▸ **What you will do**
However many lines the data holds, transcribe them all exactly.

**** Extracted material

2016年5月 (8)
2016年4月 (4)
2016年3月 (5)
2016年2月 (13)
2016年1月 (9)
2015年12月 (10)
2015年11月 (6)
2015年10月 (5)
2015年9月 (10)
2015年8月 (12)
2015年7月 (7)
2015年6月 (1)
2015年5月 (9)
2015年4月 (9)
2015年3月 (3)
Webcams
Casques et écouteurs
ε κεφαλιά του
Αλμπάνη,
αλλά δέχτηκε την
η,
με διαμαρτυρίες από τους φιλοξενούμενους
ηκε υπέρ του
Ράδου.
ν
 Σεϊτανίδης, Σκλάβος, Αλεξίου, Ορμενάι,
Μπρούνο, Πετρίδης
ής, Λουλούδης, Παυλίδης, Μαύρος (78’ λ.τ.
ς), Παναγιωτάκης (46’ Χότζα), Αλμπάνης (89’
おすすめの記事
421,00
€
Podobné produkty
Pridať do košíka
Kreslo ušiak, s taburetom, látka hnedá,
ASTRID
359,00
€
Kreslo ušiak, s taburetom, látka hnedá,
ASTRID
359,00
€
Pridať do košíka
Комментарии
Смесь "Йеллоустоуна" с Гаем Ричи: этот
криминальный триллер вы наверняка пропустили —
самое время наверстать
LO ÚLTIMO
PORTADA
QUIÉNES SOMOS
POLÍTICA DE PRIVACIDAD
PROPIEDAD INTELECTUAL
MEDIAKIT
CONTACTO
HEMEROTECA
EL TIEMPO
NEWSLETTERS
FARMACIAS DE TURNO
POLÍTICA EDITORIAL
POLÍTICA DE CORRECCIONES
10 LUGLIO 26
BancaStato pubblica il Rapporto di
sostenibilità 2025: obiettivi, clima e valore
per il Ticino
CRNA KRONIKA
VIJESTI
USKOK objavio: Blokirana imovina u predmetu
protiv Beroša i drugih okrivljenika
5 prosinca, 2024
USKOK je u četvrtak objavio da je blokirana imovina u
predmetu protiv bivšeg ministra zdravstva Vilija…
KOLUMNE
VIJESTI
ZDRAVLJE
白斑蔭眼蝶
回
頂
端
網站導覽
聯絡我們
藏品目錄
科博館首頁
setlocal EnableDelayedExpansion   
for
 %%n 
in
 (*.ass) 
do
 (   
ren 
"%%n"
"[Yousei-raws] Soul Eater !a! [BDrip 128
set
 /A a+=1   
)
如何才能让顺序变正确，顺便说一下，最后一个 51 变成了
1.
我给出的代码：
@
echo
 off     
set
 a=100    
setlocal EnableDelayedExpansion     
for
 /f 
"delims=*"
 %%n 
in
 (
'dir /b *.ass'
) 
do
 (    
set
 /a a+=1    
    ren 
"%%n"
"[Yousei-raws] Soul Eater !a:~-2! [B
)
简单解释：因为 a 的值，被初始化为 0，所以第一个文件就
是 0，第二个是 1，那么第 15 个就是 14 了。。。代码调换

********

▸ **Exercise result**
2016年5月 (8)
2016年4月 (4)
2016年3月 (5)
2016年2月 (13)
2016年1月 (9)
2015年12月 (10)
2015年11月 (6)
2015年10月 (5)
2015年9月 (10)
2015年8月 (12)
2015年7月 (7)
2015年6月 (1)
2015年5月 (9)
2015年4月 (9)
2015年3月 (3)
Webcams
Casques et écouteurs
ε κεφαλιά του
Αλμπάνη,
αλλά δέχτηκε την
η,
με διαμαρτυρίες από τους φιλοξενούμενους
ηκε υπέρ του
Ράδου.
ν
 Σεϊτανίδης, Σκλάβος, Αλεξίου, Ορμενάι,
Μπρούνο, Πετρίδης
ής, Λουλούδης, Παυλίδης, Μαύρος (78’ λ.τ.
ς), Παναγιωτάκης (46’ Χότζα), Αλμπάνης (89’
おすすめの記事
421,00
€
Podobné produkty
Pridať do košíka
Kreslo ušiak, s taburetom, látka hnedá,
ASTRID
359,00
€
Kreslo ušiak, s taburetom, látka hnedá,
ASTRID
359,00
€
Pridať do košíka
Комментарии
Смесь "Йеллоустоуна" с Гаем Ричи: этот
криминальный триллер вы наверняка пропустили —
самое время наверстать
LO ÚLTIMO
PORTADA
QUIÉNES SOMOS
POLÍTICA DE PRIVACIDAD
PROPIEDAD INTELECTUAL
MEDIAKIT
CONTACTO
HEMEROTECA
EL TIEMPO
NEWSLETTERS
FARMACIAS DE TURNO
POLÍTICA EDITORIAL
POLÍTICA DE CORRECCIONES
10 LUGLIO 26
BancaStato pubblica il Rapporto di
sostenibilità 2025: obiettivi, clima e valore
per il Ticino
CRNA KRONIKA
VIJESTI
USKOK objavio: Blokirana imovina u predmetu
protiv Beroša i drugih okrivljenika
5 prosinca, 2024
USKOK je u četvrtak objavio da je blokirana imovina u
predmetu protiv bivšeg ministra zdravstva Vilija…
KOLUMNE
VIJESTI
ZDRAVLJE
白斑蔭眼蝶
回
頂
端
網站導覽
聯絡我們
藏品目錄
科博館首頁
setlocal EnableDelayedExpansion   
for
 %%n 
in
 (*.ass) 
do
 (   
ren 
"%%n"
"[Yousei-raws] Soul Eater !a! [BDrip 128
set
 /A a+=1   
)
如何才能让顺序变正确，顺便说一下，最后一个 51 变成了
1.
我给出的代码：
@
echo
 off     
set
 a=100    
setlocal EnableDelayedExpansion     
for
 /f 
"delims=*"
 %%n 
in
 (
'dir /b *.ass'
) 
do
 (    
set
 /a a+=1    
    ren 
"%%n"
"[Yousei-raws] Soul Eater !a:~-2! [B
)
简单解释：因为 a 的值，被初始化为 0，所以第一个文件就
是 0，第二个是 1，那么第 15 个就是 14 了。。。代码调换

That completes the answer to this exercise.